第23話

文字数 937文字

 そんなことを四回繰り返し、ようやく美由紀は納得した顔で笑みを浮かべた。

「ありがとう梨乃、ようやく本番でのイメージが固まったわ」

 ホッとした顔の親友を見ると、梨乃も安心した。

「良かったね。さ、もうお昼だからオムライス作るね」
「うん」

 主に梨乃が作り、美由紀が食器などの準備をして昼食を摂った。洗い物をしながらも
「ね、本当にお隣さんとは何もないの?」 
 としつこく聞かれては、苦笑するしかない。

 確かにアルトサックスを吹く姿にちょっと心がときめいたが、そんな事をうっかり口走ろうものなら、みたび暴走が始まってしまう。

「何もないってば。ただの隣人だもの」

 何だつまんないのと言いながらも、美由紀は梨乃の性格を判っている。嘘はついていないと判断すると洗い物を手伝った後に帰り支度を始めた。

「じゃあね美由紀。試験、頑張ってね」
「ありがとう。お隣さんと何か進展があったら、教えてね」
「あるわけないじゃない。もう、なに言ってるの」

 ちょっと頬を染めて反論するが、美由紀は尚もからかってくる。

「えー? 女子校にいると出会いってないじゃない。梨乃は合コンにも出てこないし。恋を知らないままだと、表現の幅が狭まっちゃうよ?」

 それは確かに一理ある。音楽に限らず表現者は、様々な感情を表さねばならないと。クラシックの中にも恋をテーマにしている曲は多い。美由紀は将来、オペラ歌手になるのが夢だと語っている。オペラには恋のアリアがたくさんある。恋を知らない人間が恋をして傷つき悩む姿を、どうやって表現できようか。ピアノだって同じ事が言える。表現者として恋をして学ぶことも多々あるというのが、美由紀の持論だ。言わんとすることは判るが、そんな安直に恋に落ちるものだろうか。確かに少しドキッとしたが恋ではないと、梨乃は思い込もうとした。というより、恋がどのようなものか判らない、といった方が正しいだろう。

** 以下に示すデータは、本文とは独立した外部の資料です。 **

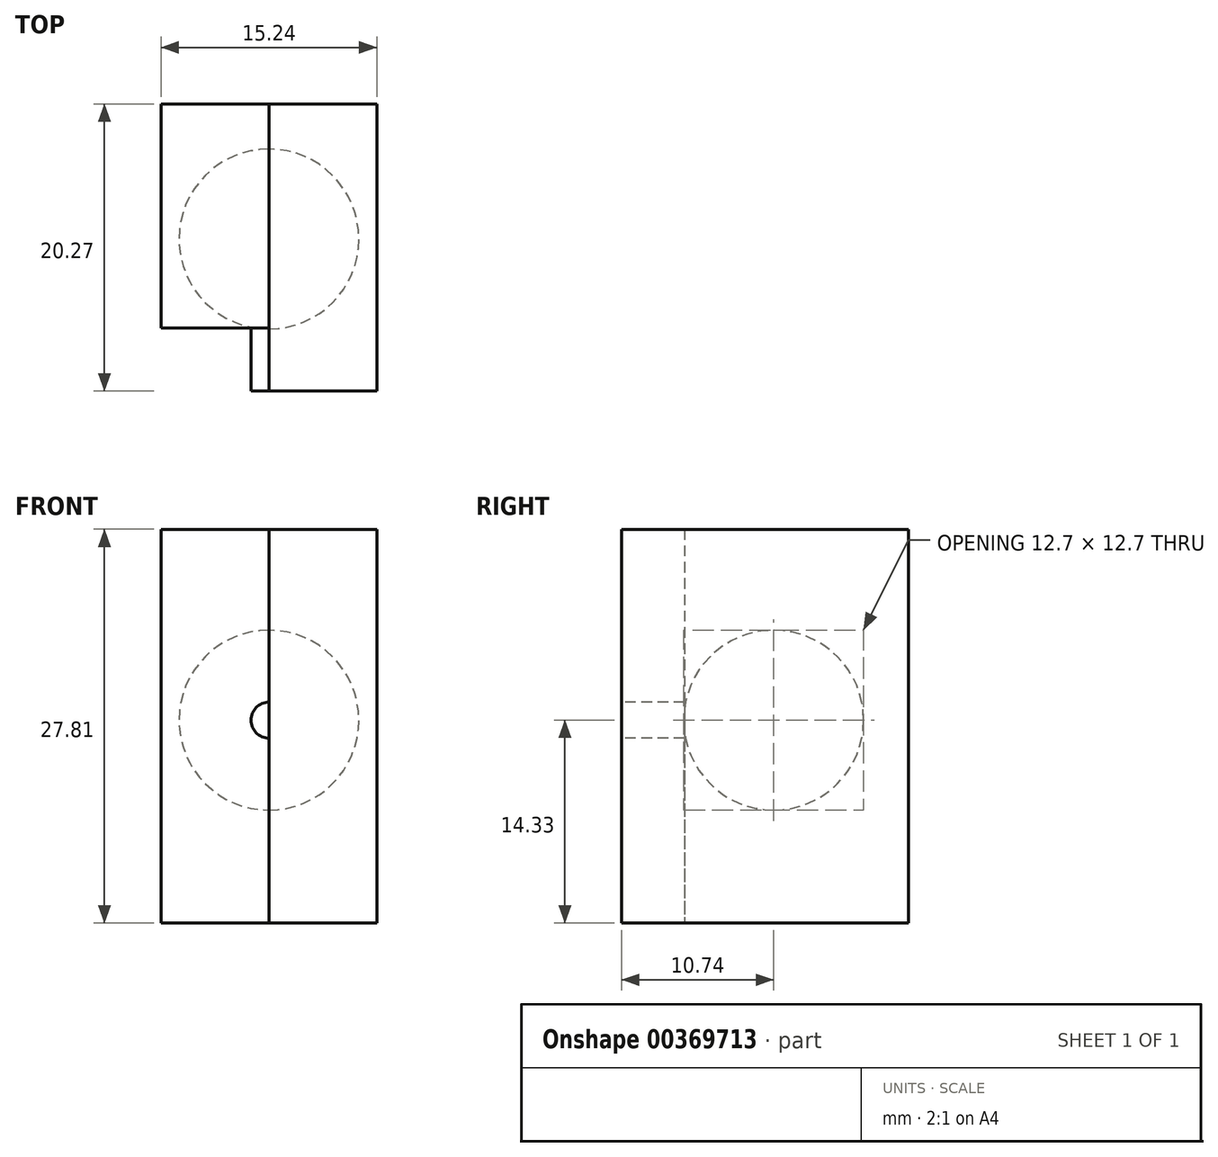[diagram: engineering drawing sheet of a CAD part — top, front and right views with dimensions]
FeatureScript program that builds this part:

「ま、興味本位で言いだしたことだから、あまり真剣に受け取らないでよ」

 そう言って笑うが、絶対に美由紀は楽しんでいる。何せ幼稚舎の頃からの付き合いだ、それくらいは目を見れば簡単に判る。馬鹿馬鹿しいと思いつつも、将来的にはどうなるかは判らないと……ちらりと心に浮かんだ考えに、梨乃は気付かないふりをした。